Failure modes distinctive to Go include:

  • Unoptimized I/O: LLMs often generate unbuffered fmt.Scan invocations instead of bufio.Scanner/Reader, incurring significant performance penalties, especially on large datasets.
  • Slice Pre-allocation: Most outputs rely on append semantics rather than allocating capacity up front (e.g., make([]int, 0, n)), increasing allocation overhead.
  • Suboptimal Map Usage: Preference for map[string]int where keyed slices or structs would suffice, leading to unnecessary hashing cost.
  • Overengineering: Choice of recursive or unnecessarily complex implementations increases call overhead and memory consumption.

These patterns deviate from Go’s idiomatic style and have no analog in Python or JavaScript, reflecting gaps in LLM training data and prompt engineering for Go’s language-specific constraints (Qing et al., 19 May 2025).

5. Significance, Limitations, and Comparative Findings

EffiBench-X reveals a persistent efficiency gap: open-source LLMs (Qwen3-32B) achieve only ≈62% human code runtime efficiency in Go, with comparable figures seen for memory integral and peak. Model scaling benefits runtime but not necessarily correctness or memory use, and the ranking of models in Go differs from rankings in Python/Java, highlighting the risk of overgeneralization from single-language benchmarks.

Distinct from functional pass rates, which may exceed 70%, efficiency measures reveal a second axis of code generation quality. A plausible implication is that even with fully correct solutions, substantial research is still needed to drive LLMs toward production-quality, data- and compute-efficient Go code (Qing et al., 19 May 2025).

6. Implications for Benchmarking Methodology and Future Directions

EffiBench-X demonstrates the feasibility and necessity of multi-language, efficiency-focused benchmarks for code-oriented LLMs. The protocol is readily extensible to new problem domains and languages, but Go introduces unique features (channels, goroutines, interface dispatch) that remain underexplored in current datasets.

Future Go-specific benchmarks could include:

  • Micro-benchmarks targeting channel communication, goroutine pool management, or interface method dispatch.
  • Static code analysis metrics (code length, cyclomatic complexity) plus dynamic profiling.
  • Pattern-based prompting (“use bufio.Reader with 1 MiB buffer”) and chain-of-thought reasoning to elicit more efficient, idiomatic code synthesis.

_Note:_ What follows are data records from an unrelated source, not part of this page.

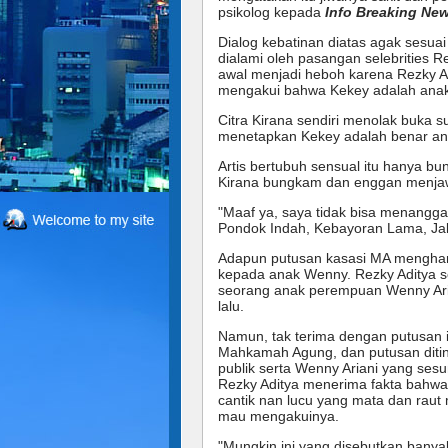
psikolog kepada
Info Breaking New
Dialog kebatinan diatas agak sesu
dialami oleh pasangan selebrities R
awal menjadi heboh karena Rezky Ad
mengakui bahwa Kekey adalah anak 
Citra Kirana sendiri menolak buka
menetapkan Kekey adalah benar anak
Artis bertubuh sensual itu hanya b
Kirana bungkam dan enggan menjaw
"Maaf ya, saya tidak bisa menanggap
Pondok Indah, Kebayoran Lama, Jak
Adapun putusan kasasi MA menghar
kepada anak Wenny. Rezky Aditya se
seorang anak perempuan Wenny Aria
lalu.
Namun, tak terima dengan putusan 
Mahkamah Agung, dan putusan ditin
publik serta Wenny Ariani yang ses
Rezky Aditya menerima fakta bahwa 
cantik nan lucu yang mata dan rau
mau mengakuinya.
"Mungkin ini yang disebutkan banyak 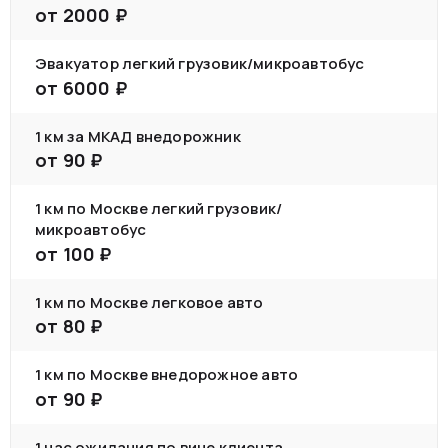
от
2000
₽
Эвакуатор легкий грузовик/микроавтобус
от
6000
₽
1 км за МКАД внедорожник
от
90
₽
1 км по Москве легкий грузовик/
микроавтобус
от
100
₽
1 км по Москве легковое авто
от
80
₽
1 км по Москве внедорожное авто
от
90
₽
1 час ожидания по вине клиента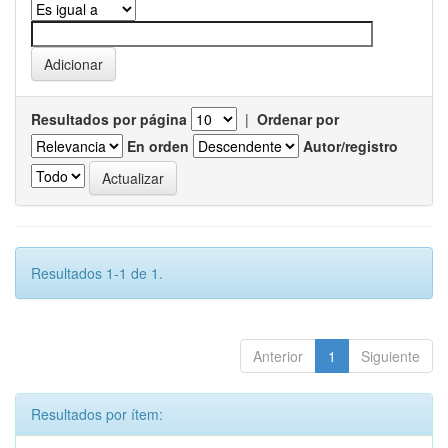
Resultados por página
|
Ordenar por
En orden
Autor/registro
Resultados 1-1 de 1.
Anterior
1
Siguiente
Resultados por ítem: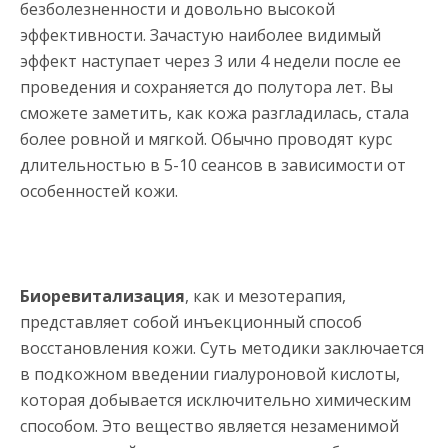
безболезненности и довольно высокой
эффективности. Зачастую наиболее видимый
эффект наступает через 3 или 4 недели после ее
проведения и сохраняется до полутора лет. Вы
сможете заметить, как кожа разгладилась, стала
более ровной и мягкой. Обычно проводят курс
длительностью в 5-10 сеансов в зависимости от
особенностей кожи.
Биоревитализация
, как и мезотерапия,
представляет собой инъекционный способ
восстановления кожи. Суть методики заключается
в подкожном введении гиалуроновой кислоты,
которая добывается исключительно химическим
способом. Это вещество является незаменимой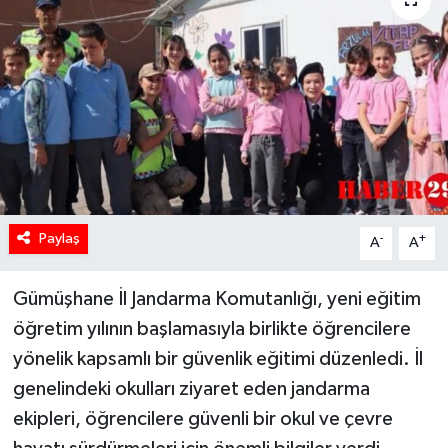
Paylaş
-
+
A
A
Gümüşhane İl Jandarma Komutanlığı, yeni eğitim
öğretim yılının başlamasıyla birlikte öğrencilere
yönelik kapsamlı bir güvenlik eğitimi düzenledi. İl
genelindeki okulları ziyaret eden jandarma
ekipleri, öğrencilere güvenli bir okul ve çevre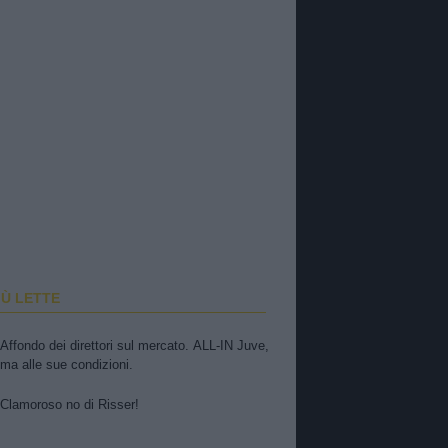
IÙ LETTE
Affondo dei direttori sul mercato. ALL-IN Juve,
ma alle sue condizioni.
Clamoroso no di Risser!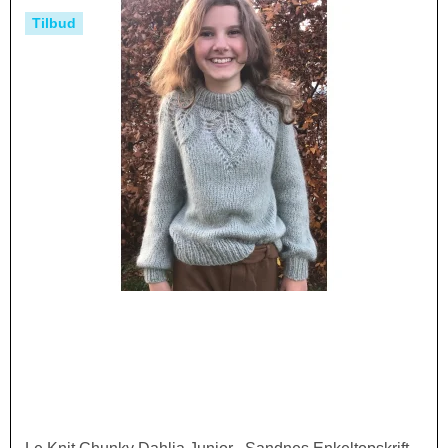
Tilbud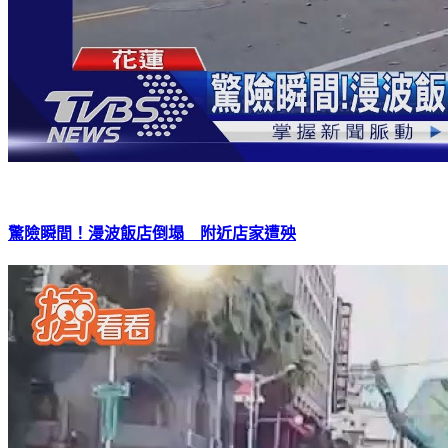
驚險瞬間！漫波飯店倒塌 附近店家遭殃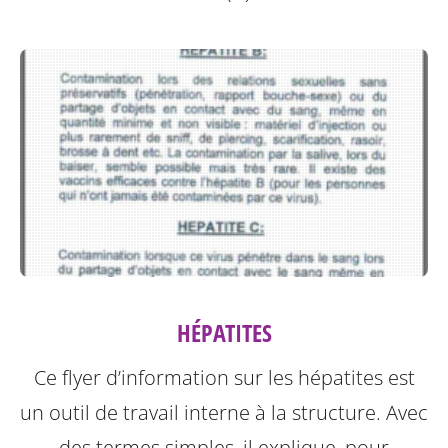
HÉPATITES
Ce flyer d’information sur les hépatites est
un outil de travail interne à la structure.
Avec
des termes simples, il explique, pour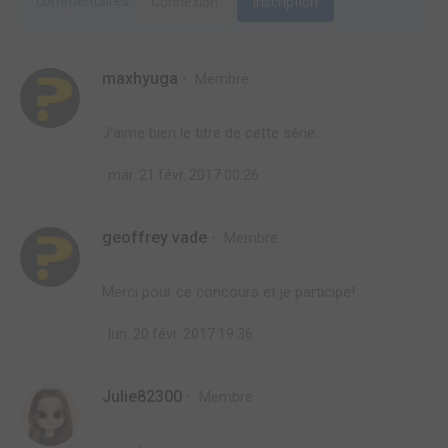
commentaires.
Connexion
Inscription
maxhyuga
Membre
J'aime bien le titre de cette série...
mar. 21 févr. 2017 00:26
geoffrey vade
Membre
Merci pour ce concours et je participe!
lun. 20 févr. 2017 19:36
Julie82300
Membre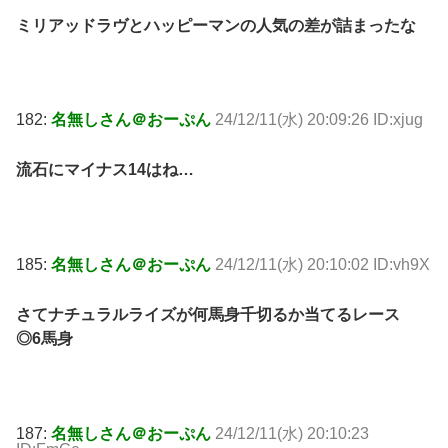
ミリアッドラヴとハッピーマンの人気の差が詰まったな
182:
名無しさん＠おーぷん
24/12/11(水) 20:09:26 ID:xjug
流石にマイナス14はね…
185:
名無しさん＠おーぷん
24/12/11(水) 20:10:02 ID:vh9X
さてナチュラルライズが何馬身千切るか当てるレース
◎6馬身
187:
名無しさん＠おーぷん
24/12/11(水) 20:10:23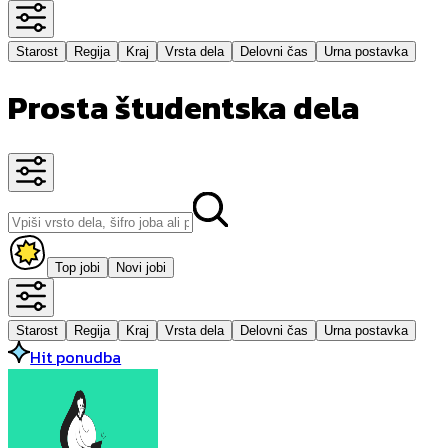
Starost
Regija
Kraj
Vrsta dela
Delovni čas
Urna postavka
Prosta študentska dela
Top jobi
Novi jobi
Starost
Regija
Kraj
Vrsta dela
Delovni čas
Urna postavka
Hit ponudba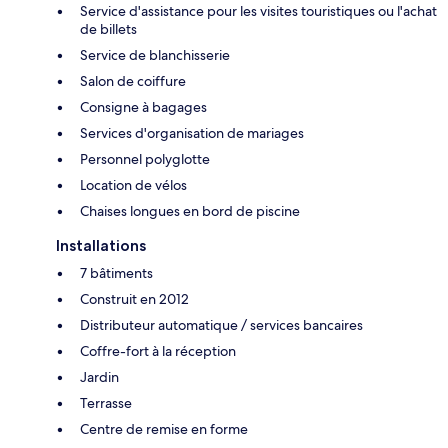
Service d'assistance pour les visites touristiques ou l'achat
de billets
Service de blanchisserie
Salon de coiffure
Consigne à bagages
Services d'organisation de mariages
Personnel polyglotte
Location de vélos
Chaises longues en bord de piscine
Installations
7 bâtiments
Construit en 2012
Distributeur automatique / services bancaires
Coffre-fort à la réception
Jardin
Terrasse
Centre de remise en forme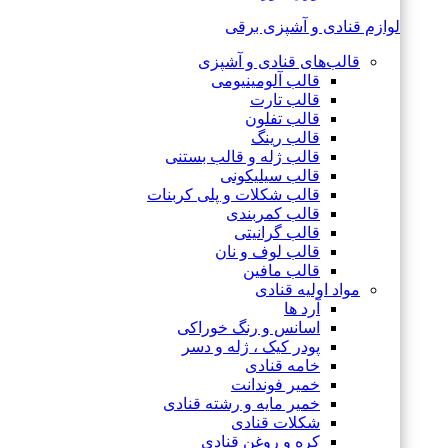
لوازم قنادی و آشپزی برقی
قالب‌های قنادی و آشپزی
قالب آلومینیومی
قالب تارت
قالب تفلون
قالب رینگ
قالب ژله و قالب بستنی
قالب سیلیکونی
قالب شکلات و پلی کربنات
قالب کمربندی
قالب گرانیتی
قالب لوف و نان
قالب مافین
مواد اولیه قنادی
آرد ها
اسانس و رنگ خوراکی
پودر کیک ، ژله و دسر
خامه قنادی
خمیر فوندانت
خمیر مایه و رشته قنادی
شکلات قنادی
کره و روغن قنادی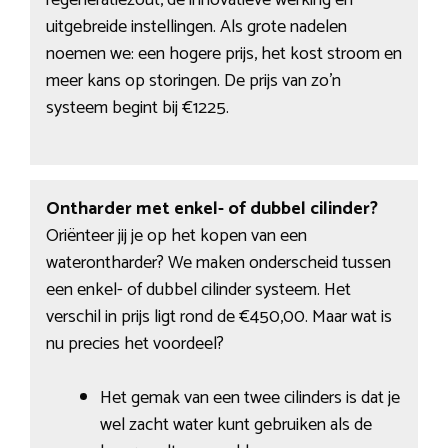
regeneratiezout, de innovatieve werking en
uitgebreide instellingen. Als grote nadelen
noemen we: een hogere prijs, het kost stroom en
meer kans op storingen. De prijs van zo’n
systeem begint bij €1225.
Ontharder met enkel- of dubbel cilinder?
Oriënteer jij je op het kopen van een
waterontharder? We maken onderscheid tussen
een enkel- of dubbel cilinder systeem. Het
verschil in prijs ligt rond de €450,00. Maar wat is
nu precies het voordeel?
Het gemak van een twee cilinders is dat je
wel zacht water kunt gebruiken als de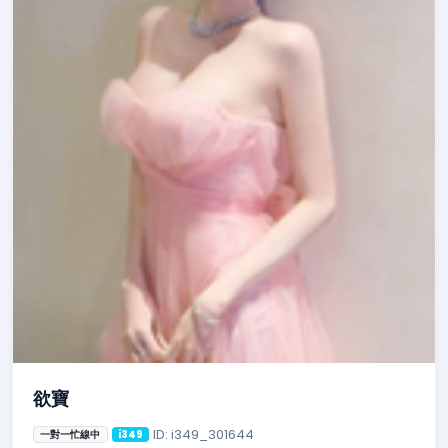
欲寶
ID: i349_301644
一對一忙線中
i349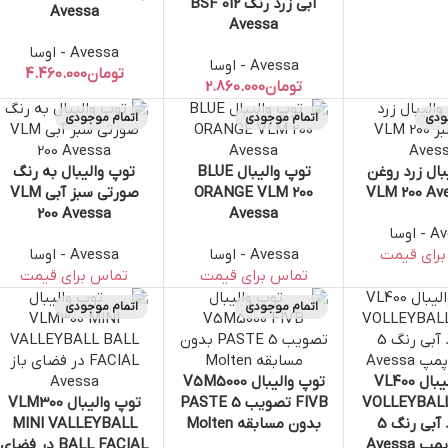
آبی زرد رنگ BSF 012
Avessa
Avessa
Avessa - اوسا
Avessa - اوسا
تومان
تومان
ودی
اتمام موجودی
اتمام موجودی
بال زرد روغن
توپ والیبال BLUE
توپ والیبال به رنگ
تر
اطلاعات بیشتر
اطلاعات بیشتر
ORANGE VLM 200
صورتی سبز آبی VLM
200 Avessa
Avessa
اوسا
Avessa - اوسا
Avessa - اوسا
اتمام موجودی
اتمام موجودی
توپ والیبال VL400
توپ والیبال V5M5000
سبد خرید
اطلاعات بیشتر
VOLLEYBALL
FIVB تصویب PASTE 5
توپ والیبال VLM300
اطلاعات بیشتر
پنل زرد آبی رنگ 5
بدون مسابقه Molten
MINI VALLEYBALL
Avessa
BALL FACIAL در فضای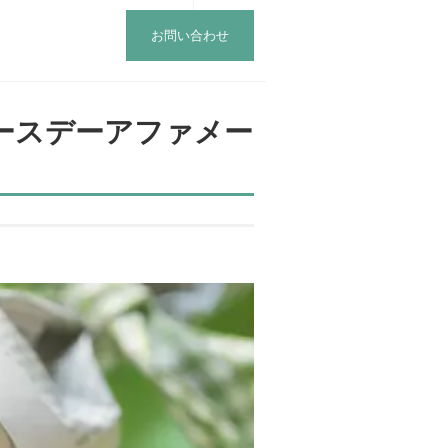
お問い合わせ
ースデーアファメー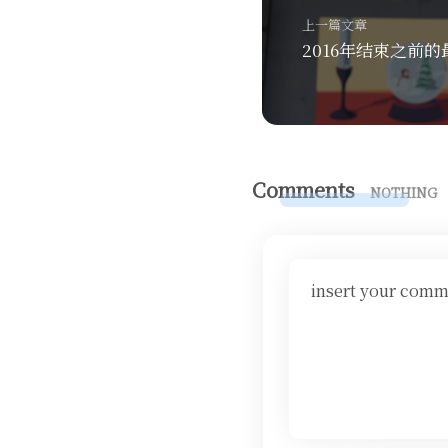
上一篇文章
2016年结束之前
Comments
NOTHING
insert your comm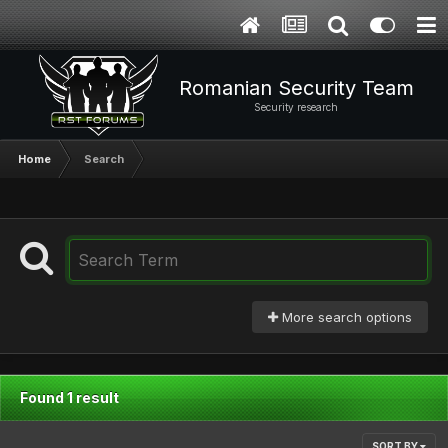
Romanian Security Team
Security research
Home
Search
More search options
Found 1 result
SORT BY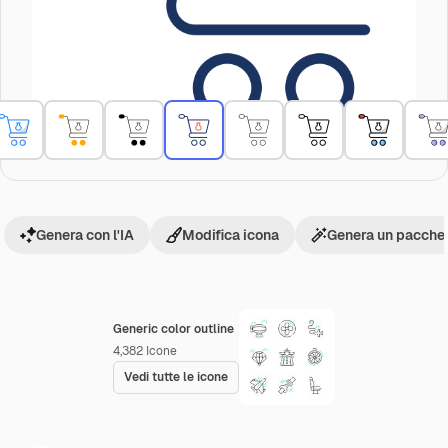
Genera con l'IA
Modifica icona
Genera un pacchet
Generic color outline
4,382
Icone
Vedi tutte le icone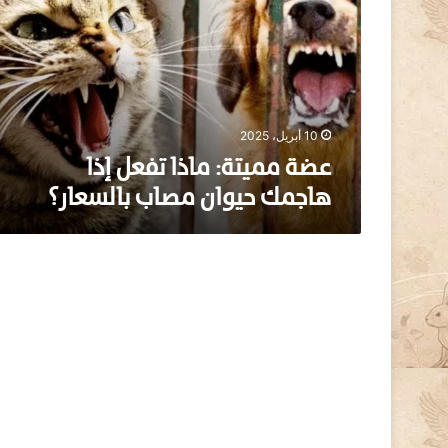
م
م
ي
ت
ة
:
م
10 أبريل، 2025
ا
عضة مميتة: ماذا تفعل إذا
ذ
هاجمك حيوان مصاب بالسعار؟
ا
ت
ف
ع
ل
إ
ذ
ا
ه
ا
ج
م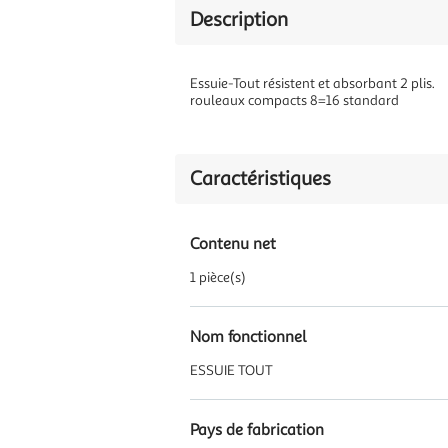
Description
Essuie-Tout résistent et absorbant 2 plis.
rouleaux compacts 8=16 standard
Caractéristiques
Contenu net
1 pièce(s)
Nom fonctionnel
ESSUIE TOUT
Pays de fabrication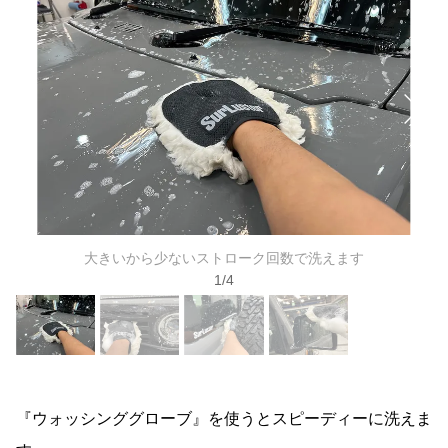
大きいから少ないストローク回数で洗えます
1
/
4
『ウォッシンググローブ』を使うとスピーディーに洗えま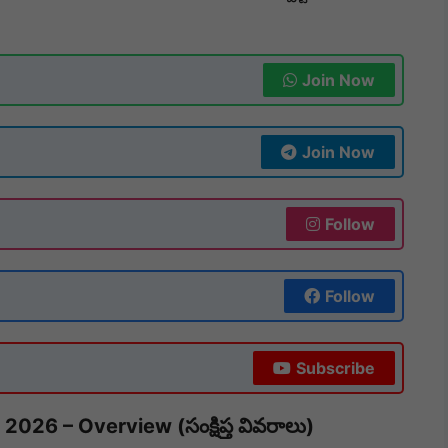
Join Now
Join Now
Follow
Follow
Subscribe
 – Overview (సంక్షిప్త వివరాలు)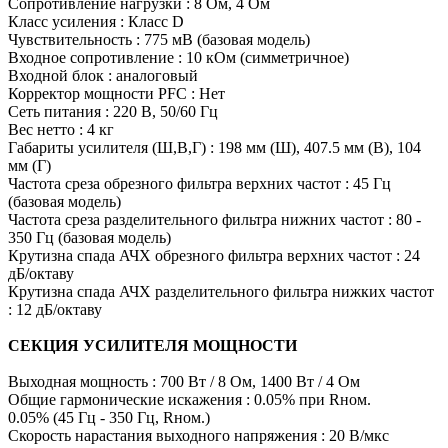
Сопротивление нагрузки : 8 Ом, 4 Ом
Класс усиления : Класс D
Чувствительность : 775 мВ (базовая модель)
Входное сопротивление : 10 кОм (симметричное)
Входной блок : аналоговый
Корректор мощности PFC : Нет
Сеть питания : 220 В, 50/60 Гц
Вес нетто : 4 кг
Габариты усилителя (Ш,В,Г) : 198 мм (Ш), 407.5 мм (В), 104
мм (Г)
Частота среза обрезного фильтра верхних частот : 45 Гц
(базовая модель)
Частота среза разделительного фильтра нижних частот : 80 -
350 Гц (базовая модель)
Крутизна спада АЧХ обрезного фильтра верхних частот : 24
дБ/октаву
Крутизна спада АЧХ разделительного фильтра нижких частот
: 12 дБ/октаву
СЕКЦИЯ УСИЛИТЕЛЯ МОЩНОСТИ
Выходная мощность : 700 Вт / 8 Ом, 1400 Вт / 4 Ом
Общие гармонические искажения : 0.05% при Rном.
0.05% (45 Гц - 350 Гц, Rном.)
Скорость нарастания выходного напряжения : 20 В/мкс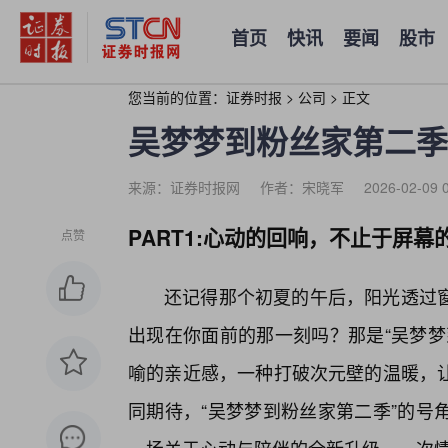
首页
快讯
要闻
股市
您当前的位置：
证券时报
>
公司
>
正文
吴梦梦到粉丝家第二季
来源：证券时报网
作者：宋晓军
2026-02-09 
PART1:心动的回响，不止于屏幕
点赞
还记得那个初夏的午后，阳光透过
出现在你面前的那一刻吗？那是“吴梦梦
喻的亲近感，一种打破次元壁的温暖，
同期待，“吴梦梦到粉丝家第二季”的号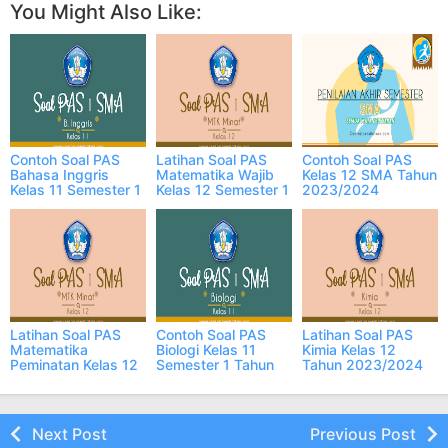
You Might Also Like:
Contoh Soal PAS
Latihan Soal PAS
Contoh Soal PAS
Bahasa Inggris
Matematika Wajib
Kelas 12 SMA Tahun
Kelas 11 Semester 1
Kelas 12 Semester 1
2023/2024
Tahun 2023/2024
Tahun 2023/2024
Semester 1 ONLINE
Latihan Soal PAS
Contoh Soal PAS
Latihan Soal PAS
Matematika
Biologi Kelas 11
Kimia Kelas 12
Peminatan Kelas 12
Semester 1 Tahun
Tahun 2023/2024
Semester 1 Tahun
2023/2024
Semester 1
2023/2024
Next Post
Previous Post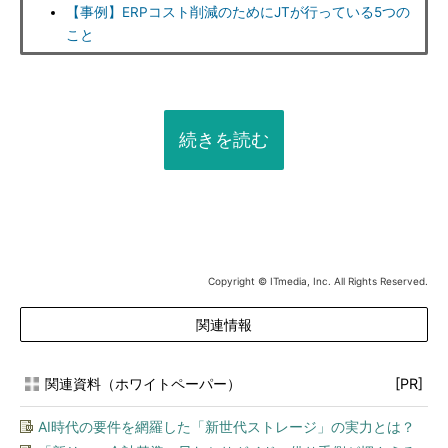
【事例】ERPコスト削減のためにJTが行っている5つの
こと
続きを読む
Copyright © ITmedia, Inc. All Rights Reserved.
関連情報
関連資料（ホワイトペーパー）
[PR]
AI時代の要件を網羅した「新世代ストレージ」の実力とは？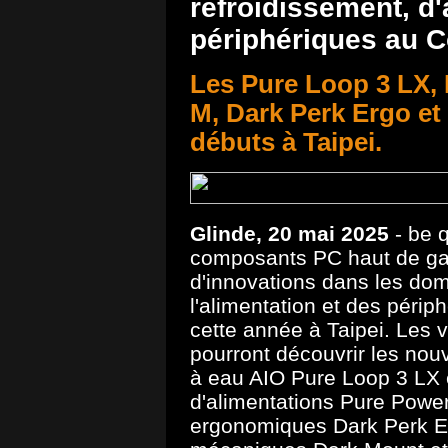
refroidissement, d'
périphériques au 
Les Pure Loop 3 LX, 
M, Dark Perk Ergo et
débuts à Taipei.
Glinde, 20
mai 2025
- be q
composants PC haut de g
d'innovations dans les dom
l'alimentation et des péri
cette année à Taipei. Les v
pourront découvrir les nouv
à eau AIO Pure Loop 3 LX e
d'alimentations Pure Power
ergonomiques Dark Perk Er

For model development, integration of static analysis in the feedback loop (to catch missing pre-allocation, suboptimal I/O) and fine-tuning on idiomatic, high-efficiency Go corpora are recommended. This could close the human–LLM efficiency gap and promote best practices, such as up-front slice sizing and buffered I/O. Additionally, benchmarks should explicitly report all efficiency metrics, as improvements may trade off: optimizing memory may degrade runtime, and vice versa.

EffiBench-X substantiates that functional correctness alone is insufficient for LLMs aspiring to produce deployable, resource-efficient Go code. Comprehensive, scaling, and replicable evaluations along all efficiency dimensions are indispensable for advancing state-of-the-art model capabilities and informing real-world deployment (Qing et al., 19 May 2025).